No matter what happened in court this week, gay marriage will be the law in California one day.

At least that's what many gay marriage proponents were saying after Tuesday's state Supreme Court ruling.

"History shows us that prejudice and inequality diminish with time and struggle, and so it will be in the case with marriage freedom," State Senate President Pro Tem Darrell Steinberg said in a prepared statement.

Steinberg expresses nice sentiments, but that doesn't make him right.

Gay marriage is like no other civil rights struggle in this country, because it shakes up old political assumptions, divides friends and families.

And gay marriage opponents are not ready to lay down their arms.

They firmly reject the contention that their opposition is rooted in prejudice.

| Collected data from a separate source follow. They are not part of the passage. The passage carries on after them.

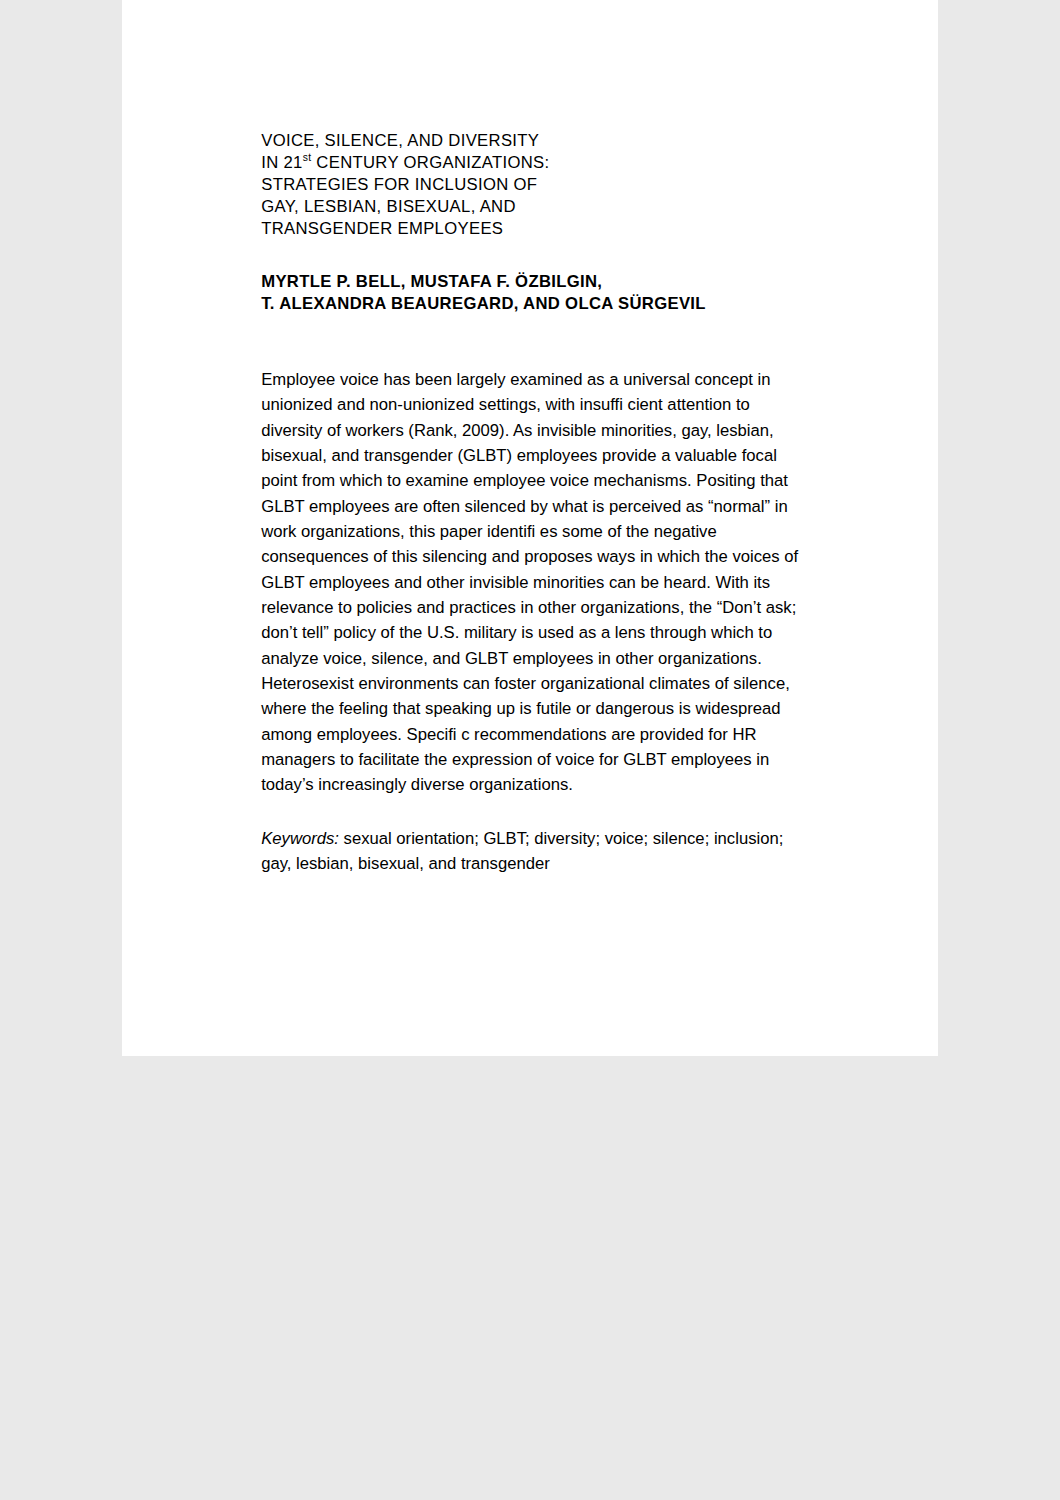VOICE, SILENCE, AND DIVERSITY IN 21st CENTURY ORGANIZATIONS: STRATEGIES FOR INCLUSION OF GAY, LESBIAN, BISEXUAL, AND TRANSGENDER EMPLOYEES
MYRTLE P. BELL, MUSTAFA F. ÖZBILGIN, T. ALEXANDRA BEAUREGARD, AND OLCA SÜRGEVIL
Employee voice has been largely examined as a universal concept in unionized and non-unionized settings, with insuffi cient attention to diversity of workers (Rank, 2009). As invisible minorities, gay, lesbian, bisexual, and transgender (GLBT) employees provide a valuable focal point from which to examine employee voice mechanisms. Positing that GLBT employees are often silenced by what is perceived as “normal” in work organizations, this paper identifi es some of the negative consequences of this silencing and proposes ways in which the voices of GLBT employees and other invisible minorities can be heard. With its relevance to policies and practices in other organizations, the “Don’t ask; don’t tell” policy of the U.S. military is used as a lens through which to analyze voice, silence, and GLBT employees in other organizations. Heterosexist environments can foster organizational climates of silence, where the feeling that speaking up is futile or dangerous is widespread among employees. Specifi c recommendations are provided for HR managers to facilitate the expression of voice for GLBT employees in today’s increasingly diverse organizations.
Keywords: sexual orientation; GLBT; diversity; voice; silence; inclusion; gay, lesbian, bisexual, and transgender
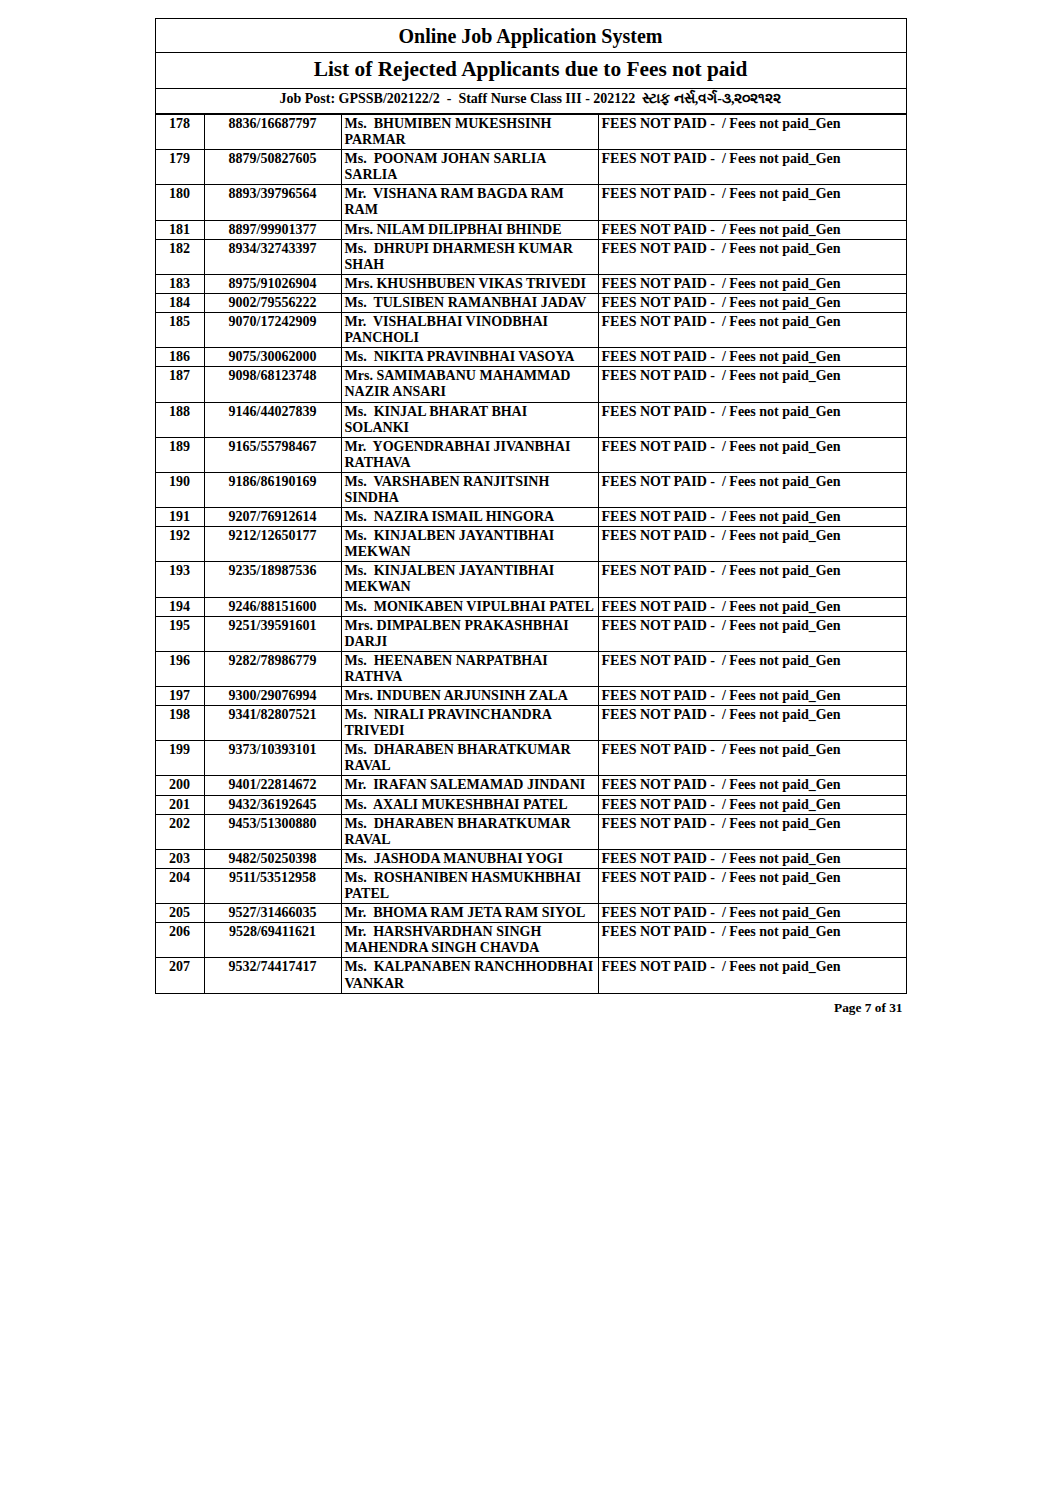Online Job Application System
List of Rejected Applicants due to Fees not paid
Job Post: GPSSB/202122/2 - Staff Nurse Class III - 202122 સ્ટાફ નર્સ,વર્ગ-૩,૨૦૨૧૨૨
| 178 | 8836/16687797 | Ms. BHUMIBEN MUKESHSINH PARMAR | FEES NOT PAID - / Fees not paid_Gen |
| 179 | 8879/50827605 | Ms. POONAM JOHAN SARLIA SARLIA | FEES NOT PAID - / Fees not paid_Gen |
| 180 | 8893/39796564 | Mr. VISHANA RAM BAGDA RAM RAM | FEES NOT PAID - / Fees not paid_Gen |
| 181 | 8897/99901377 | Mrs. NILAM DILIPBHAI BHINDE | FEES NOT PAID - / Fees not paid_Gen |
| 182 | 8934/32743397 | Ms. DHRUPI DHARMESH KUMAR SHAH | FEES NOT PAID - / Fees not paid_Gen |
| 183 | 8975/91026904 | Mrs. KHUSHBUBEN VIKAS TRIVEDI | FEES NOT PAID - / Fees not paid_Gen |
| 184 | 9002/79556222 | Ms. TULSIBEN RAMANBHAI JADAV | FEES NOT PAID - / Fees not paid_Gen |
| 185 | 9070/17242909 | Mr. VISHALBHAI VINODBHAI PANCHOLI | FEES NOT PAID - / Fees not paid_Gen |
| 186 | 9075/30062000 | Ms. NIKITA PRAVINBHAI VASOYA | FEES NOT PAID - / Fees not paid_Gen |
| 187 | 9098/68123748 | Mrs. SAMIMABANU MAHAMMAD NAZIR ANSARI | FEES NOT PAID - / Fees not paid_Gen |
| 188 | 9146/44027839 | Ms. KINJAL BHARAT BHAI SOLANKI | FEES NOT PAID - / Fees not paid_Gen |
| 189 | 9165/55798467 | Mr. YOGENDRABHAI JIVANBHAI RATHAVA | FEES NOT PAID - / Fees not paid_Gen |
| 190 | 9186/86190169 | Ms. VARSHABEN RANJITSINH SINDHA | FEES NOT PAID - / Fees not paid_Gen |
| 191 | 9207/76912614 | Ms. NAZIRA ISMAIL HINGORA | FEES NOT PAID - / Fees not paid_Gen |
| 192 | 9212/12650177 | Ms. KINJALBEN JAYANTIBHAI MEKWAN | FEES NOT PAID - / Fees not paid_Gen |
| 193 | 9235/18987536 | Ms. KINJALBEN JAYANTIBHAI MEKWAN | FEES NOT PAID - / Fees not paid_Gen |
| 194 | 9246/88151600 | Ms. MONIKABEN VIPULBHAI PATEL | FEES NOT PAID - / Fees not paid_Gen |
| 195 | 9251/39591601 | Mrs. DIMPALBEN PRAKASHBHAI DARJI | FEES NOT PAID - / Fees not paid_Gen |
| 196 | 9282/78986779 | Ms. HEENABEN NARPATBHAI RATHVA | FEES NOT PAID - / Fees not paid_Gen |
| 197 | 9300/29076994 | Mrs. INDUBEN ARJUNSINH ZALA | FEES NOT PAID - / Fees not paid_Gen |
| 198 | 9341/82807521 | Ms. NIRALI PRAVINCHANDRA TRIVEDI | FEES NOT PAID - / Fees not paid_Gen |
| 199 | 9373/10393101 | Ms. DHARABEN BHARATKUMAR RAVAL | FEES NOT PAID - / Fees not paid_Gen |
| 200 | 9401/22814672 | Mr. IRAFAN SALEMAMAD JINDANI | FEES NOT PAID - / Fees not paid_Gen |
| 201 | 9432/36192645 | Ms. AXALI MUKESHBHAI PATEL | FEES NOT PAID - / Fees not paid_Gen |
| 202 | 9453/51300880 | Ms. DHARABEN BHARATKUMAR RAVAL | FEES NOT PAID - / Fees not paid_Gen |
| 203 | 9482/50250398 | Ms. JASHODA MANUBHAI YOGI | FEES NOT PAID - / Fees not paid_Gen |
| 204 | 9511/53512958 | Ms. ROSHANIBEN HASMUKHBHAI PATEL | FEES NOT PAID - / Fees not paid_Gen |
| 205 | 9527/31466035 | Mr. BHOMA RAM JETA RAM SIYOL | FEES NOT PAID - / Fees not paid_Gen |
| 206 | 9528/69411621 | Mr. HARSHVARDHAN SINGH MAHENDRA SINGH CHAVDA | FEES NOT PAID - / Fees not paid_Gen |
| 207 | 9532/74417417 | Ms. KALPANABEN RANCHHODBHAI VANKAR | FEES NOT PAID - / Fees not paid_Gen |
Page 7 of 31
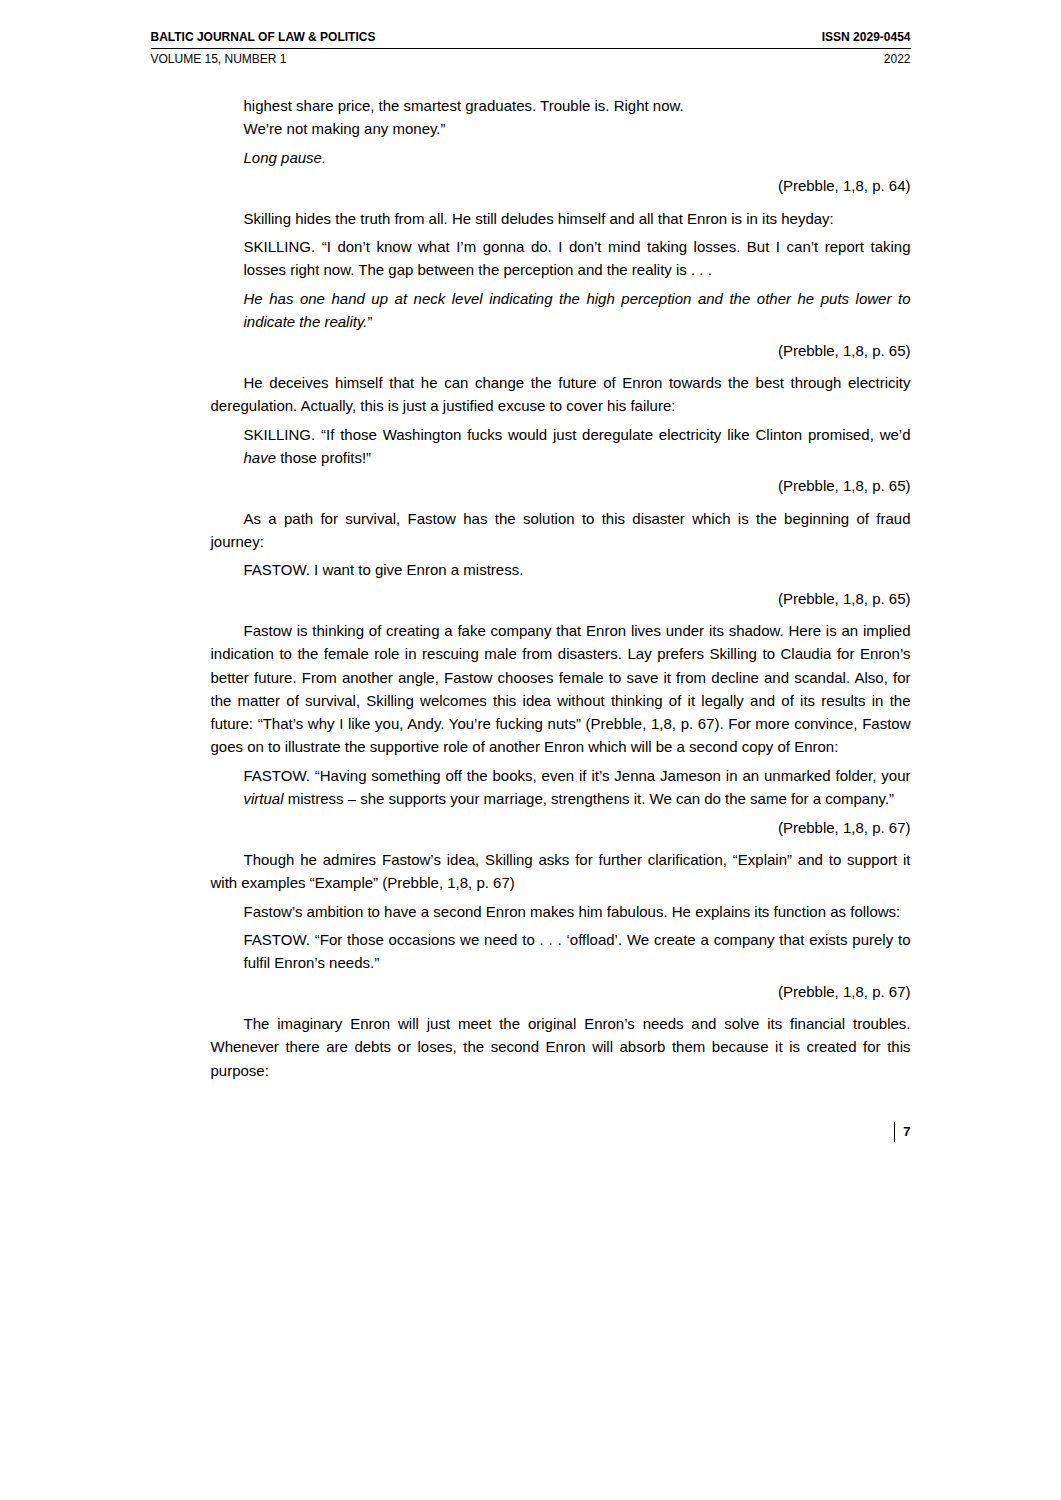BALTIC JOURNAL OF LAW & POLITICS ISSN 2029-0454
VOLUME 15, NUMBER 1 2022
highest share price, the smartest graduates. Trouble is. Right now.
We’re not making any money.”
Long pause.
(Prebble, 1,8, p. 64)
Skilling hides the truth from all. He still deludes himself and all that Enron is in its heyday:
SKILLING. “I don’t know what I’m gonna do. I don’t mind taking losses. But I can’t report taking losses right now. The gap between the perception and the reality is . . .
He has one hand up at neck level indicating the high perception and the other he puts lower to indicate the reality.”
(Prebble, 1,8, p. 65)
He deceives himself that he can change the future of Enron towards the best through electricity deregulation. Actually, this is just a justified excuse to cover his failure:
SKILLING. “If those Washington fucks would just deregulate electricity like Clinton promised, we’d have those profits!”
(Prebble, 1,8, p. 65)
As a path for survival, Fastow has the solution to this disaster which is the beginning of fraud journey:
FASTOW. I want to give Enron a mistress.
(Prebble, 1,8, p. 65)
Fastow is thinking of creating a fake company that Enron lives under its shadow. Here is an implied indication to the female role in rescuing male from disasters. Lay prefers Skilling to Claudia for Enron’s better future. From another angle, Fastow chooses female to save it from decline and scandal. Also, for the matter of survival, Skilling welcomes this idea without thinking of it legally and of its results in the future: “That’s why I like you, Andy. You’re fucking nuts” (Prebble, 1,8, p. 67). For more convince, Fastow goes on to illustrate the supportive role of another Enron which will be a second copy of Enron:
FASTOW. “Having something off the books, even if it’s Jenna Jameson in an unmarked folder, your virtual mistress – she supports your marriage, strengthens it. We can do the same for a company.”
(Prebble, 1,8, p. 67)
Though he admires Fastow’s idea, Skilling asks for further clarification, “Explain” and to support it with examples “Example” (Prebble, 1,8, p. 67)
Fastow’s ambition to have a second Enron makes him fabulous. He explains its function as follows:
FASTOW. “For those occasions we need to . . . ‘offload’. We create a company that exists purely to fulfil Enron’s needs.”
(Prebble, 1,8, p. 67)
The imaginary Enron will just meet the original Enron’s needs and solve its financial troubles. Whenever there are debts or loses, the second Enron will absorb them because it is created for this purpose:
7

And they disagree that a younger, more progressive voting base inevitably will step up to make same-sex marriage the law.

They vow to hold the line, and to defeat gay marriage supporters at the ballot box in 2010, 2012, or whenever the battle is joined again.

"I honestly think if (gay marriage supporters) push and we win again, that will be the end of the line," said Frank Schubert, the Sacramento-based consultant who was the lead strategist in a winning campaign to defeat same-sex marriage at the polls last November.

"There is no evidence to suggest that same-sex marriage is just a matter of time."

The prophecy of legalized same-sex marriage is rooted in exit poll numbers from last November which showed that 61 percent of 18- to 29-year-olds voted against Proposition 8 , the ballot measure that banned gay marriage.

You hear it on the street all the time – how the bigots will die off and be replaced by young progressives. But the traditional marriage movement is banking on young people switching sides.

"Young people mature as they grow older. Their views change when they marry and have their own children," Schubert said.

What traditional marriage supporters have in their favor is the fact that gay marriage has not been approved by voters in any state. It's the law in a handful of states – as it was briefly in California – by virtue of court orders or legislative action.

California's highest court on Tuesday declined to undo the will of the people at the ballot box. So now Schubert waits for the inevitable next ballot box challenge. He's readying big-money donors to maintain the support of Latinos and African Americans, who voted against gay marriage in a big way last November.

Put bluntly, Schubert's side won last time because they wanted it more. So the question to gay marriage advocates is: How badly do you want it?

If the answer is a campaign of political rhetoric about inevitability, gay marriage will never become law in California. The other side is too strong for that.